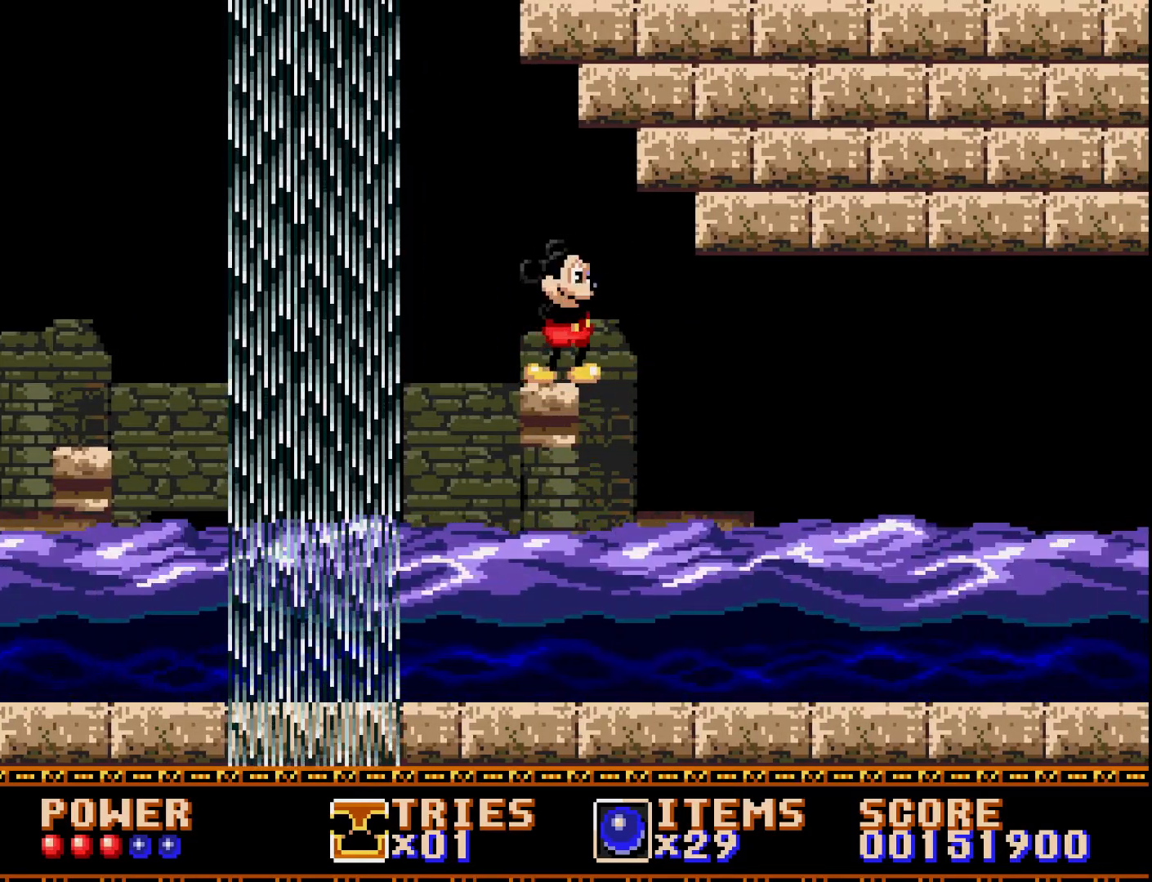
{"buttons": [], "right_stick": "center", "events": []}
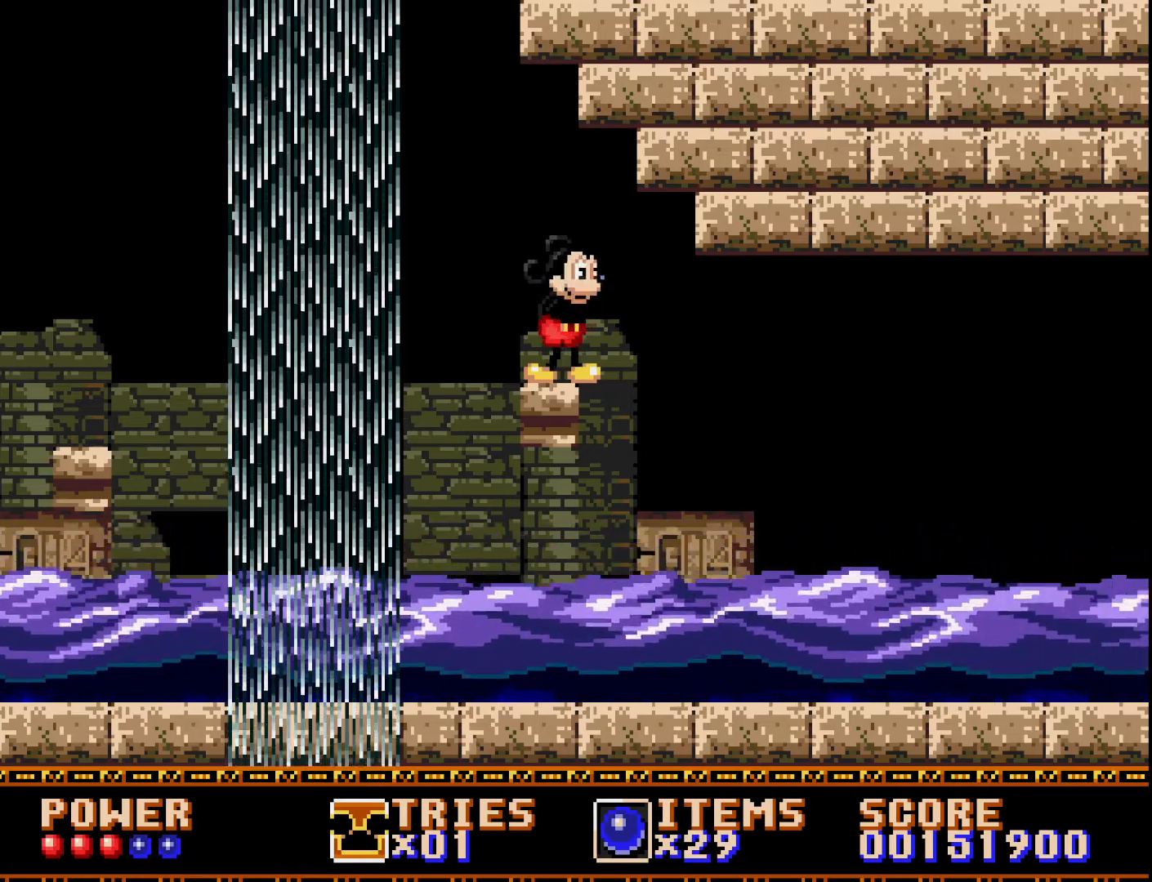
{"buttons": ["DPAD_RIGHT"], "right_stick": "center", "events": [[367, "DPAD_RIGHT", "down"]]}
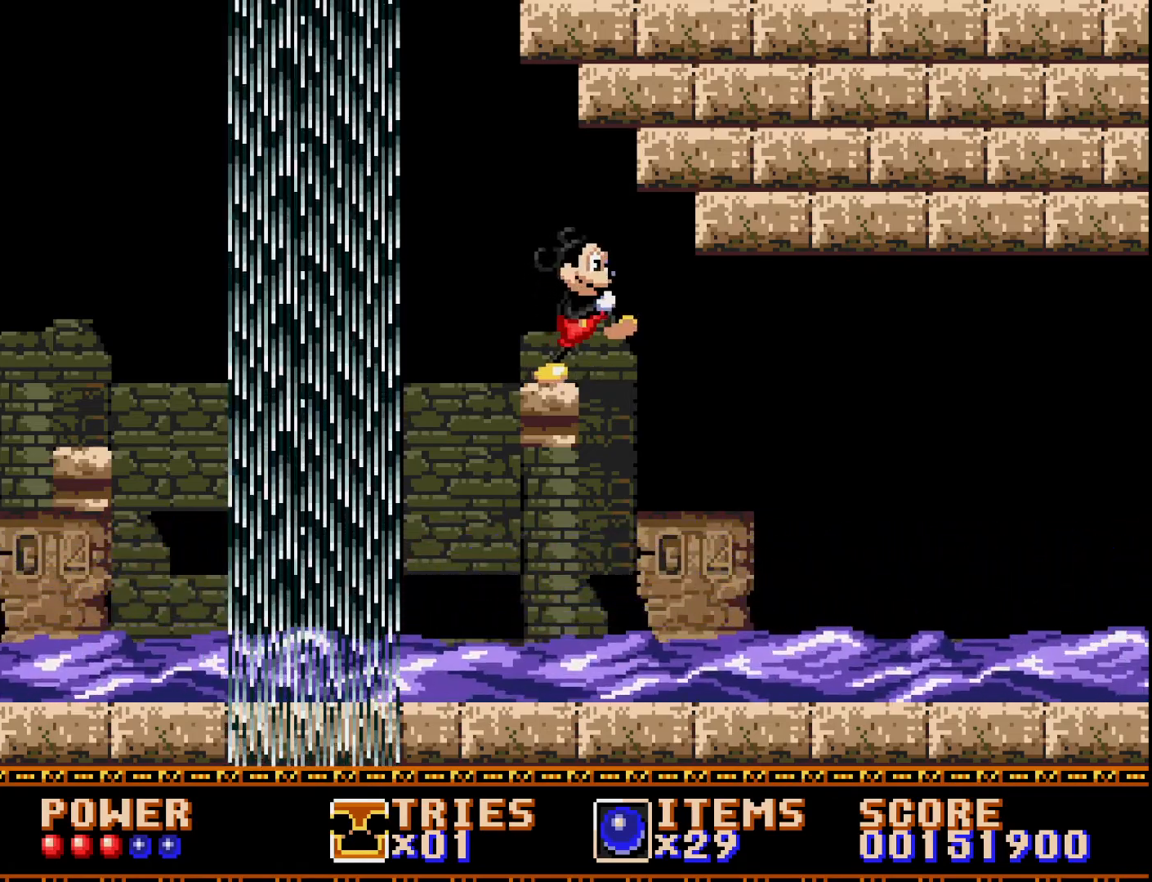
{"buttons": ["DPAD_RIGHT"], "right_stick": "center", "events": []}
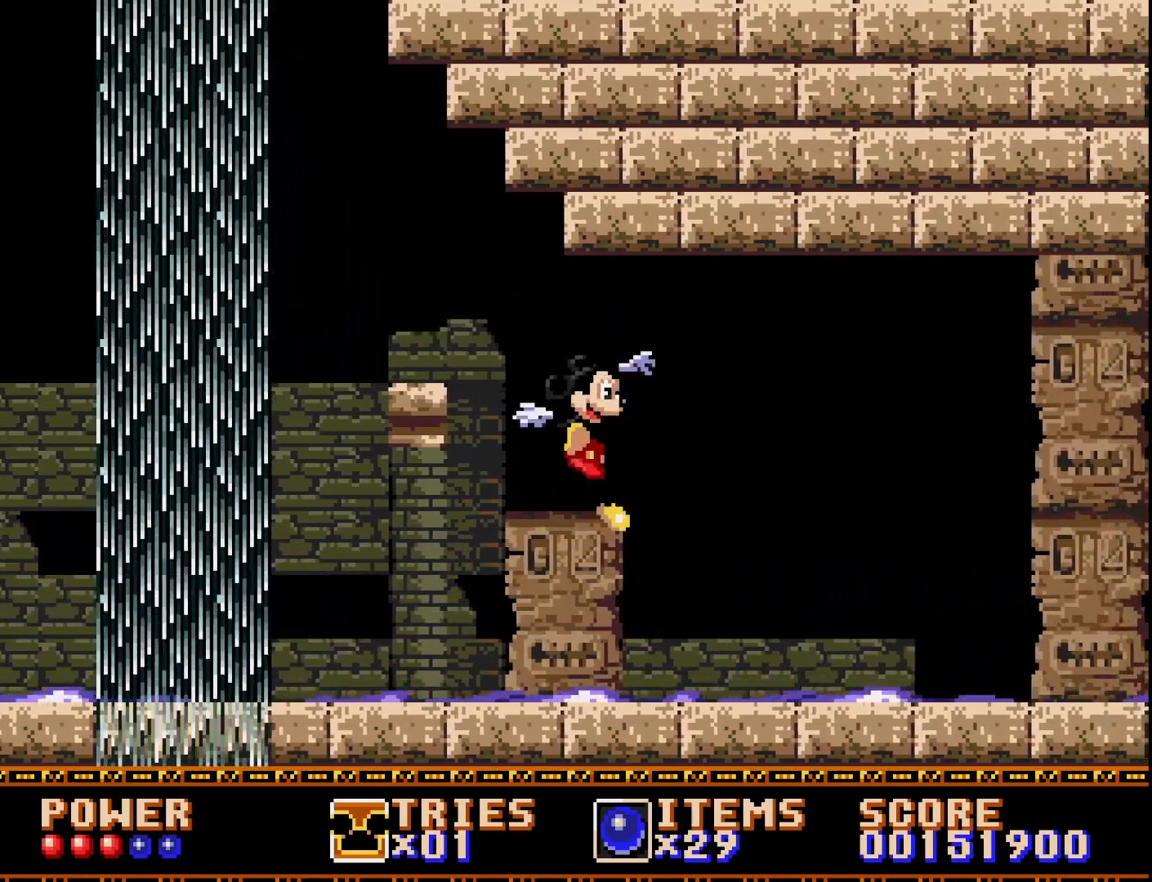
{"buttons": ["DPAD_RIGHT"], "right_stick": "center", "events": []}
******
> [Task item]:
Nothing but the listing, copied exactly and stripped of its images, should appear in the response.

> [Result]:
{"buttons": [], "right_stick": "center", "events": []}
{"buttons": ["DPAD_RIGHT"], "right_stick": "center", "events": [[367, "DPAD_RIGHT", "down"]]}
{"buttons": ["DPAD_RIGHT"], "right_stick": "center", "events": []}
{"buttons": ["DPAD_RIGHT"], "right_stick": "center", "events": []}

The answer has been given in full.